## Brief 1
In the tribute to Bill from Crescenta Valley Little League, what did Bill assemble every week?
## Brief 2
Please translate this sentence from the tribute to Bill into Spanish: "He tracked them quietly, the way he did most things, because he believed that kind of loyalty deserved to be recognized."

## Selected excerpt
►

I have thought about that sentence a hundred times since last spring, trying to find a way to write it that does justice to what the man meant to this community and to me. There is no such way. So I will start simply and work from there.
Bill was 72 years old and had spent nearly four decades at Crescenta Valley Little League, first because his son Matt played tee ball in 1971, then because his son Greg played, and then because he could not stop. The league became part of who he was. When I first joined the CVLL board, Bill was already the institutional memory, the keeper of the records, the person whose phone you called when you did not know the answer and did not want to guess. He had spent years at JPL helping to put Surveyor, Voyager, and Mariner into the sky, and he brought that same precision to keeping score on a folding chair at Montrose Park.
He was the one who put together the Rally Tally.
If you were a player in this league during those years, you remember it. Bill assembled the Rally Tally every week — a detailed account of every team, every game, every hit, every run, every player who did something worth noting. Families waited for it. Kids who tore past it on the way to the field would double back when they thought no one was watching, just to see if their name was in print. Bill knew that. He was counting on it. What he never did was use it to criticize a player. Not once. He knew these were children trying their best, and he refused to discourage even one of them. That was not an oversight. It was a decision he made every single week.
He also kept something else: the long record of players who had been part of CVLL every year of their Little League careers, from tee ball through Majors and Juniors. He tracked them quietly, the way he did most things, because he believed that kind of loyalty deserved to be recognized. After Bill died, the league named its legacy award in his honor. It goes each year to the players who stayed the full distance. His name is called at closing ceremonies now, and it will be called for as long as the league runs.
Shortly after Bill's passing, CVLL nominated him for the Glendale Unified School District's Character and Ethics Award. His widow, Collette, and their children accepted it on his behalf. I was glad we did it, though the timing felt backward, that a man this decent needed a formal committee to recognize what anyone who sat next to him at a game already knew.
When I was elected president of CVLL, the election was not without friction. The politics of a youth baseball league can be surprisingly fierce, and I stepped into the role with some opposition still simmering. I was underprepared. I knew the game. I did not fully know the job. Bill steadied me. He answered the questions I was embarrassed to ask publicly. He sent quick emails when something needed doing and made sure it got done, usually by doing it himself. He helped me understand not just the rules and the history but the spirit the league was built on. He was in his seventies and had no obligation to do any of it.

◄

## Recorded information
►

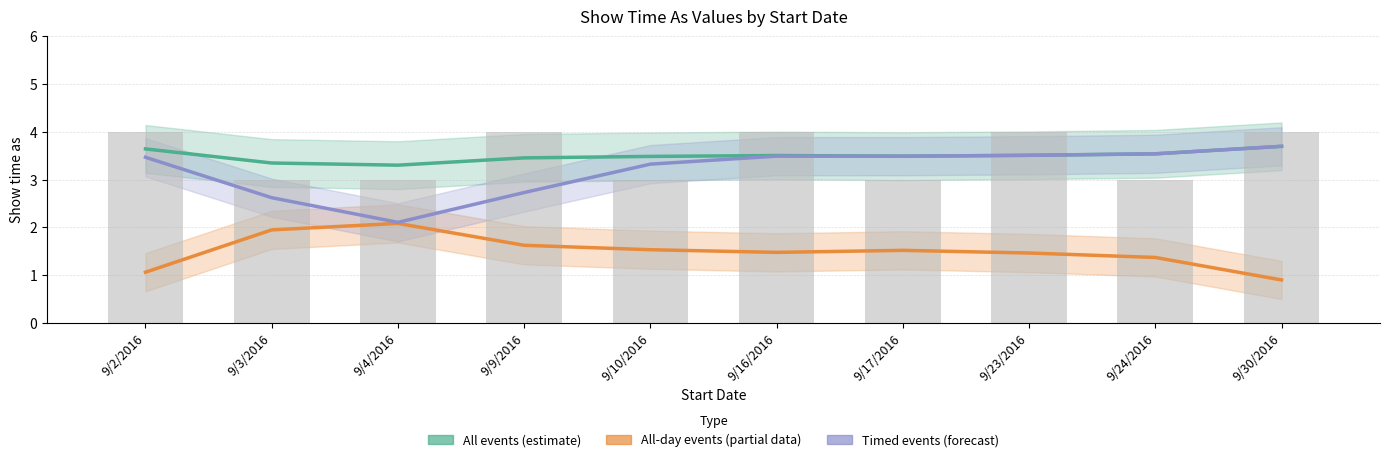

What is the highest value of the All-day events (partial) series?

2.1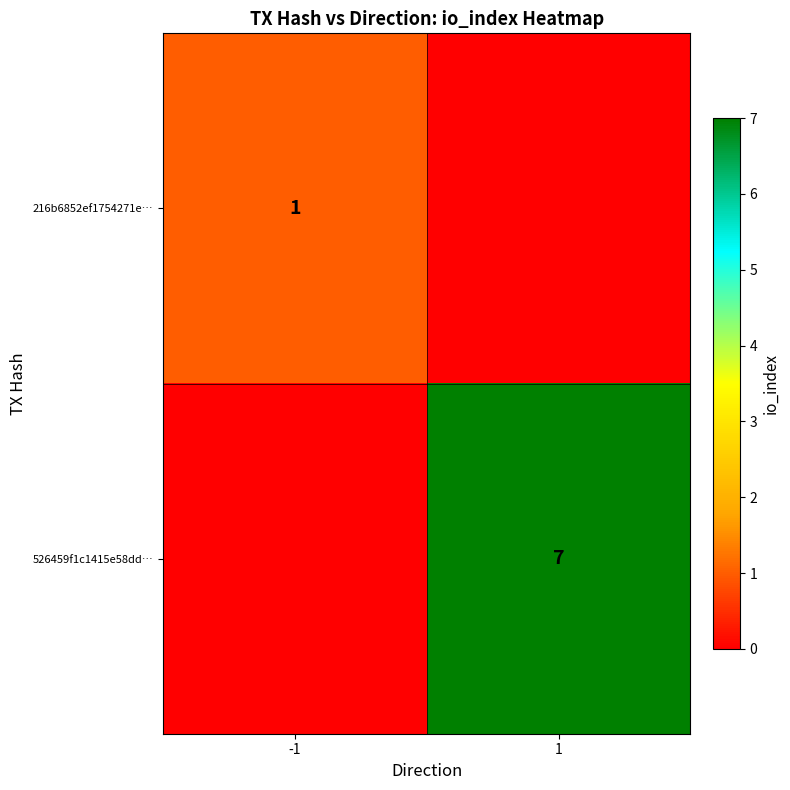

True or false: 216b6852ef1754271e… has a value of 0 at -1.

False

◄

## Reply 1
The Rally Tally, a detailed account of every team, game, hit, run, and noteworthy player.

## Reply 2
Los seguía discretamente, como hacía la mayoría de las cosas, porque creía que esa clase de lealtad merecía ser reconocida.